EXERCISE DETAILS
Would you give again, exactly as written, the lines from the opening of the records to the line with "higher volumes in Helicopter product support", that line included and pictures excluded?

SOURCE MATERIAL
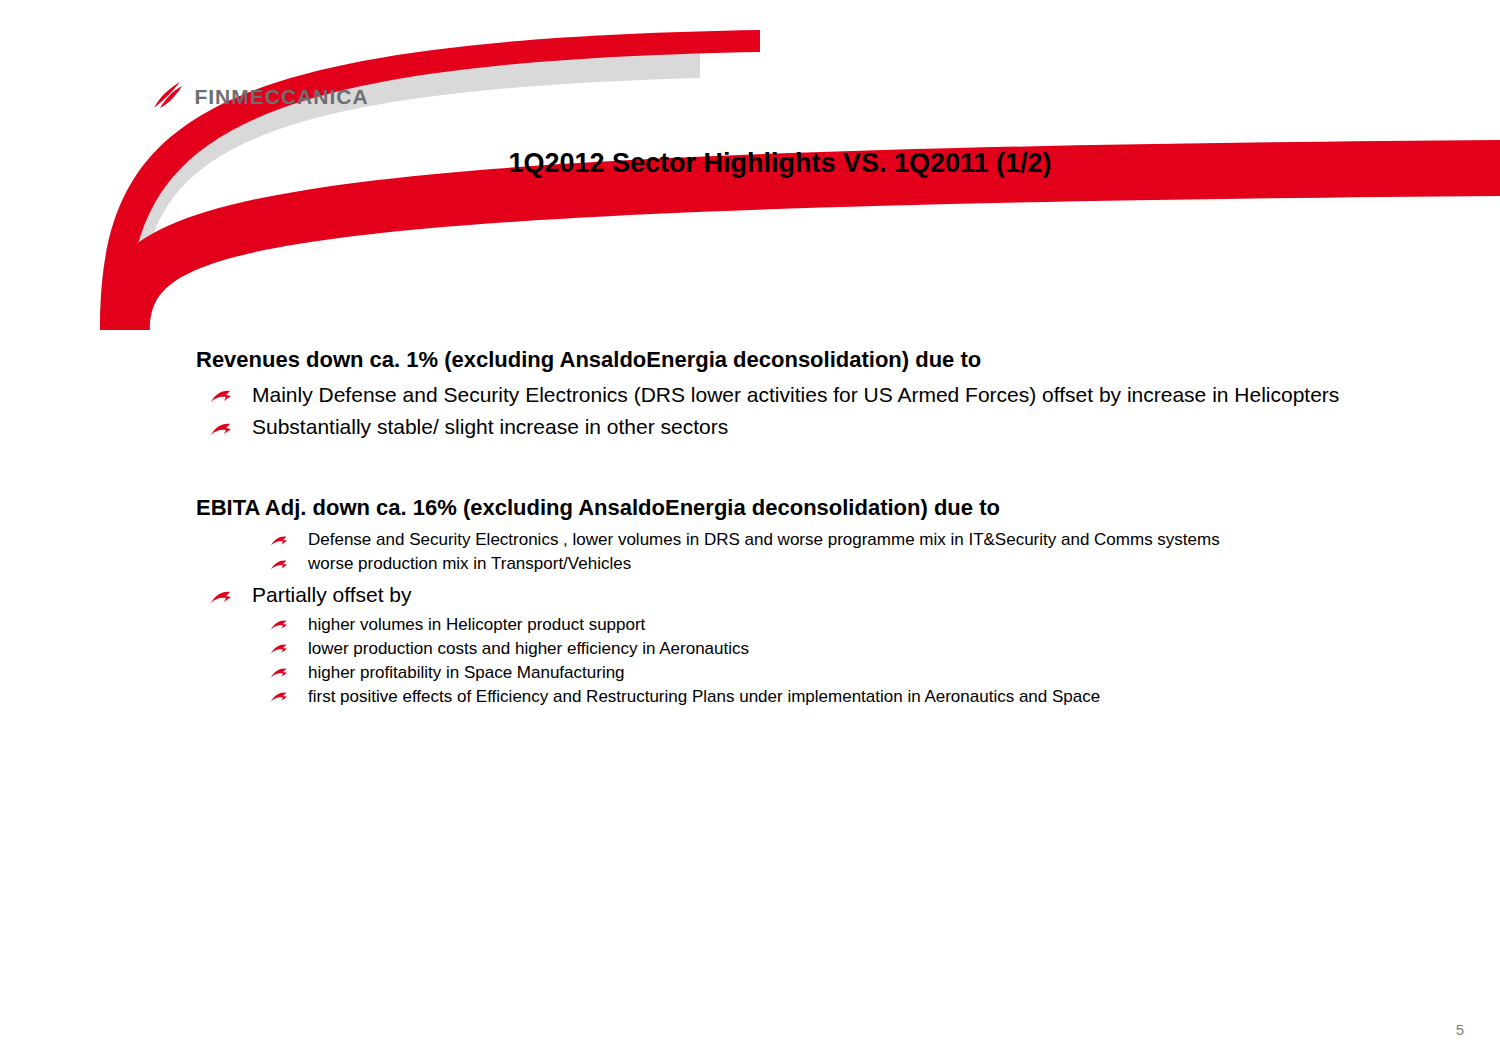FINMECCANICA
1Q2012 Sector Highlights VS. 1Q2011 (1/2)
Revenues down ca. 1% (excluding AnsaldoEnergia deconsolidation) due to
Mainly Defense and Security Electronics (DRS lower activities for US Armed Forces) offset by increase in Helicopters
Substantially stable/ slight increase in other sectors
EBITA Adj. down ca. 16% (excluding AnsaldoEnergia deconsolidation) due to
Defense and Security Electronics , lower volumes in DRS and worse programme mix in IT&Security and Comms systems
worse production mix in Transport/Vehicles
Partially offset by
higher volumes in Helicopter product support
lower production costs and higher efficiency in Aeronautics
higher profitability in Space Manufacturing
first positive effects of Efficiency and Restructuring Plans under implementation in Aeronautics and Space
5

TASK RESPONSE
FINMECCANICA
1Q2012 Sector Highlights VS. 1Q2011 (1/2)
Revenues down ca. 1% (excluding AnsaldoEnergia deconsolidation) due to
Mainly Defense and Security Electronics (DRS lower activities for US Armed Forces) offset by increase in Helicopters
Substantially stable/ slight increase in other sectors
EBITA Adj. down ca. 16% (excluding AnsaldoEnergia deconsolidation) due to
Defense and Security Electronics , lower volumes in DRS and worse programme mix in IT&Security and Comms systems
worse production mix in Transport/Vehicles
Partially offset by
higher volumes in Helicopter product support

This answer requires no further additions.